Netice itibariyle bir Orta-Dünya filmi olduğu için meraklısını (beni) her türlü kendine çekmeyi başarmış, barındırdığı kimi detaylar ile gönülleri fethetmiş de olsa, Smaug'un Viranesi gerçekten tam manasıyla "filler" bir film. Konuya Peter Jackson'ın penceresinden bakmaya çalışıp "Bu bir kitap uyarlaması değil, kitabın Peter Jackson tarafından yorumlanmış ve oynanmış bir hali," gibi şeyler söylemeye ve düşünmeye çalışsam da, genele baktığımızda ne yazık ki ilk defa PJ'ın sınıfta kaldığını görmek durumunda kalıyorum. There and Back Again'i 240 dakikaya çıkarıp Mirkwood ve Göl-Kent sahnelerini orada işlemiş olsa, bu filmin varlığına gerek bile olmayabilirmiş.

Ha, arlanmaz bir Orta-Dünya fanı olduğum için bu yıl içerisinde en çok izleyeceğim filmlerden birisi olacak elbette ama o kadar ikircikli duygular içerisindeydim ki, bir şekilde içimi dökmem gerekiyordu artık. O nedenle teşbihte hata olmaz diyor, günde en az bir kere bu adresten rastgele bir şeyler okuyup  Tolkien'ın görkemi karşısında saygıyla eğilmenizi diliyorum.

Mutlu yıllar Beren. Nice 122 yaşlara.





2 yorum:

  1. Üşenmedim, okudum. Güzel yazı olmuş. Değindiğin noktalara katılıyorum. Ben de filmi izlerken sadece Gandalf-Sauron karşılaşmasında aşırı heyecanlandım. Normalde böyle epik filmlerde kamera ağaçları, kuşları, böcekleri gösterse dahi zevkle izlerim lakin bu filmde kimi sahnelerde 'Of, ne gerek vardı ki şimdi buna.
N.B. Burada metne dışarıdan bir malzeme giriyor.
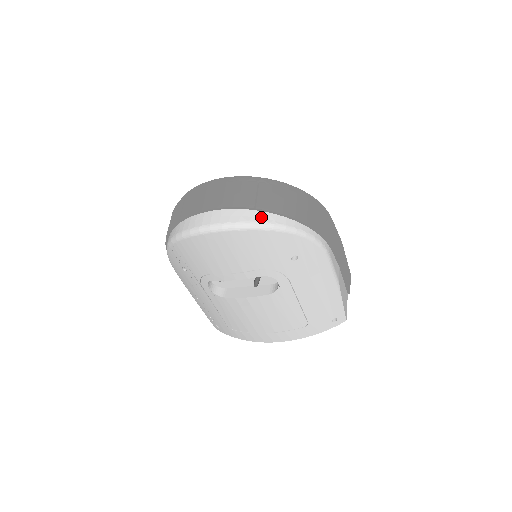
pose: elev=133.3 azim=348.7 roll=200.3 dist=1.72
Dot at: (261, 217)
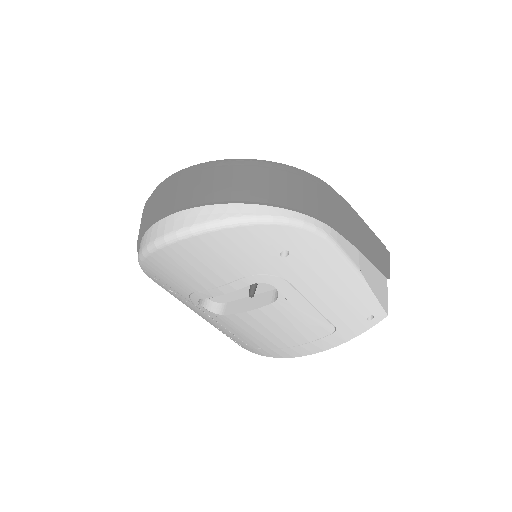
Dot at: (222, 212)
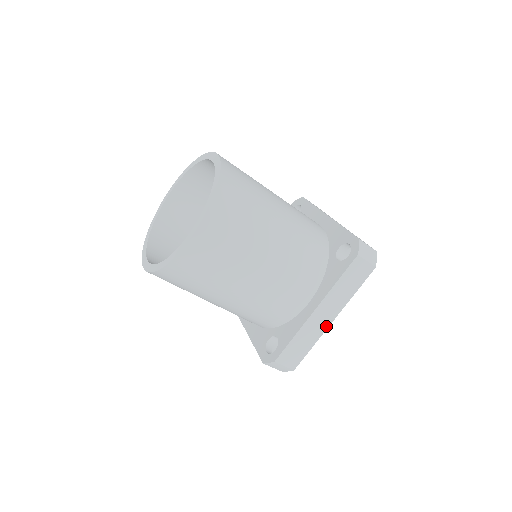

Umarım bu sahne uzun sürmez.' resmen bu yorumu yaptım. İyi filmdi ama daha iyi olabilirdi. Legolas'a hafif gıcık oldum. Bolg'da resmen şeytan tüyü var. Smaug kusursuzdu. Gandalf'ın tek başına (hem de gri olaraktan) Dol Guldur'a girmesi olayı, risk nedir sorusunun en temiz cevabını oluşturur. Ha bu arada müziği açıp yazıyı okudum, gayet güzeldi.

    YanıtlaSil
    Yanıtlar
    1. Orta Dünya fanı olup üstüne de bu kadar dolunca uzadı yazı biraz, teşekkürler zahmetin için. Üstüne üşenmeyip yorumladığın için ayrıca teşekkürler.

      Bu arada Gandalf Radagast'ı Elrond-Galadriel-Saruman'a haber yollamaya gönderiyor Dol-Guldur'a girmeden. Totoşu sağlama alma durumu var yani biraz. Zaten...ehm, spoiler olmasın, neyse.